On leur a pris une caisse pour améliorer l'ordinaire. Rassure-toi, je n'ai rien payé. L'épicier nous a fait cadeau. Moi, en échange, je lui ai donné un pin's du Tour de l'île, tu sais, celui avec le col de la Vachette. Il a paru surpris. Peut-être s'attendait-il à ce qu'on le vole, purement et simplement. Telle est la propagande anti-française que l'on distille là-bas depuis des années. On serait des petits calibres forts en gueule, tout juste capables d'escroquer le reste de la planète avec nos produits même pas bons. Je te jure, il y a de quoi avoir la haine.
Divine liqueur! On l'a bue en se racontant les histoires du pays. C'était un grand soir. J'ai beaucoup pensé à vous, qui êtes si loin. Le ciel était magnifique. On voyait la Grande Ourse. Les étoiles filaient tellement que je n'avais pas le temps de faire un vœu il y en avait une autre, et une autre, et une autre! « C'est la DCA, vaginale de leur mère à clapet punaise», a dit le sergent. Voyez comme la guerre sait imiter la nature.
Le sergent a une sacrée descente. La caisse a tôt fait de se vider. Et tu ne devineras jamais ce que j'ai lu sur l'étiquette, au fond du cageot. Un nom qui m'a semblé familier. «Société d'import-export Abe Carnot. Produits exotiques.» J'ai relu deux fois, dix fois, je t'assure, il n'y a pas d'erreur possible. La châtaigne n'est pas loin. Le hasard fait bien les choses, me suis-je dit. Ah s'il tombe entre mes mains! Je n'ai pas pu m'empêcher de scruter la nuit, comme si l'oncle Abe était quelque part à côté de nous, caché dans l'obscurité. Je n'ai entendu que les cris des chauves-souris, des coassements de crapaud (dont plusieurs espèces venimeuses), des hurlements d'effraie. C'était absurde, mais on aurait dit que je sentais sa présence.

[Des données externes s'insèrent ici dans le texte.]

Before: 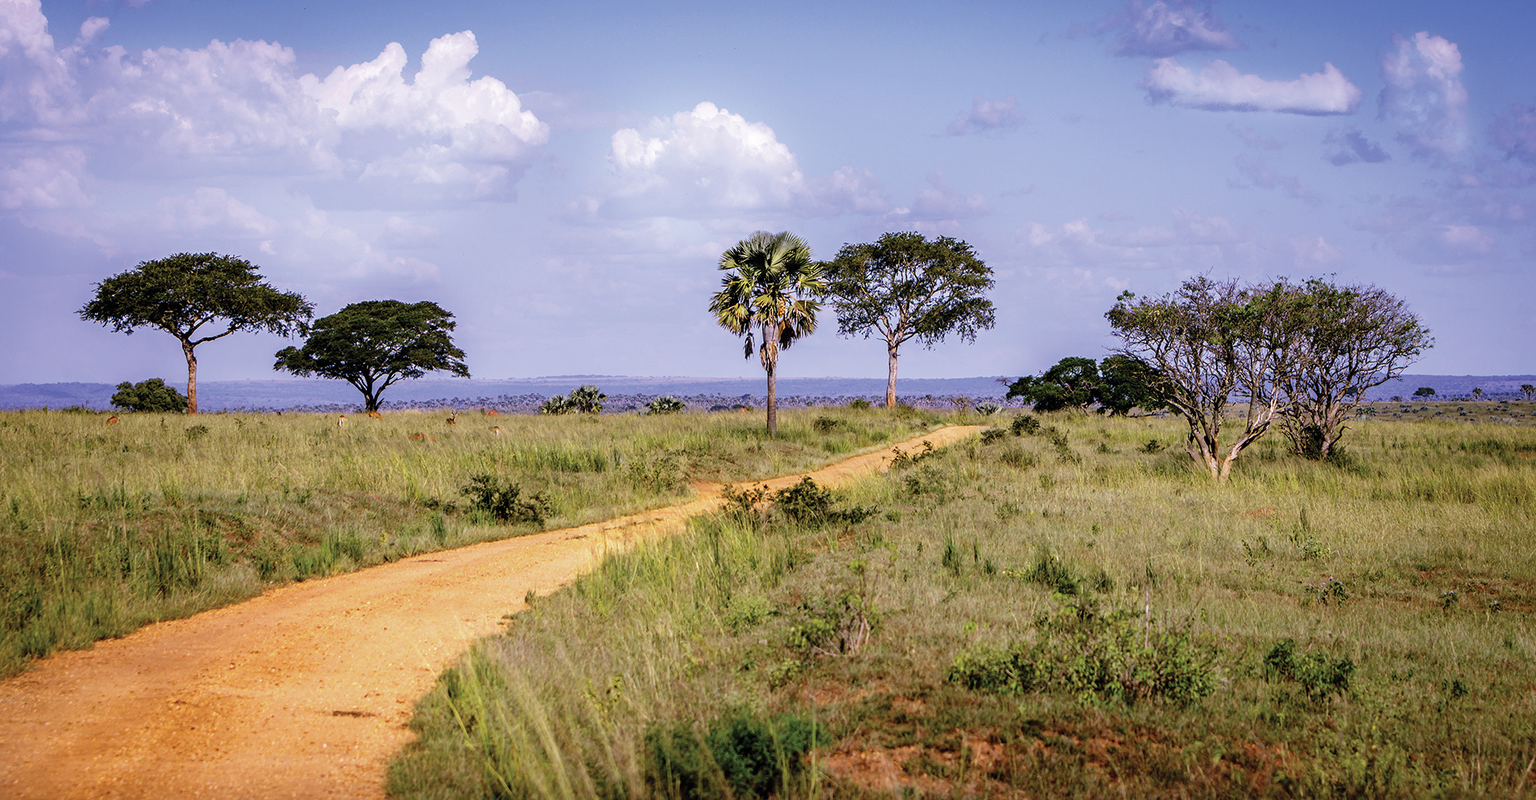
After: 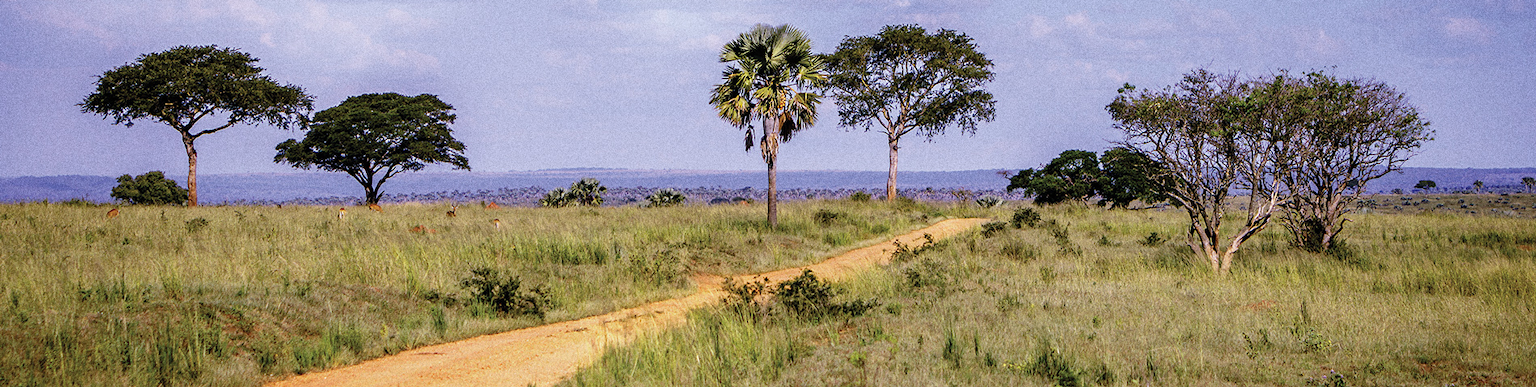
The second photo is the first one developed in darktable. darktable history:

La nature ici est luxuriante. Il y a des insectes que je n'ai jamais vus de ma vie. Vers le lac Okeecho-bee, alors que l'on traversait un marécage, on a tiré des crocodiles. Une sorte de scarabée gros comme le poing a mordu le deuxième classe Richier à la cuisse. L'air est chargé de miasmes. La nuit, on entend des cris de jungle qui nous glacent les os alors que le thermomètre ne descend pas en dessous de trente-cinq. Tout me conforte dans l'opinion que l'homme européen n'a rien à faire ici. Seuls des individus parfaitement malsains de corps et d'esprit peuvent s'acclimater. L'influence néfaste de la nature explique sans doute pourquoi les dollars ont si mal tourné dans leur ensemble, alors qu'ils avaient tout pour réussir si leurs ancêtres étaient restés dans leurs pays d'origine au lieu de chercher la cocagne dans ce nouveau monde, qui n'a rien de nouveau ni d'accueillant.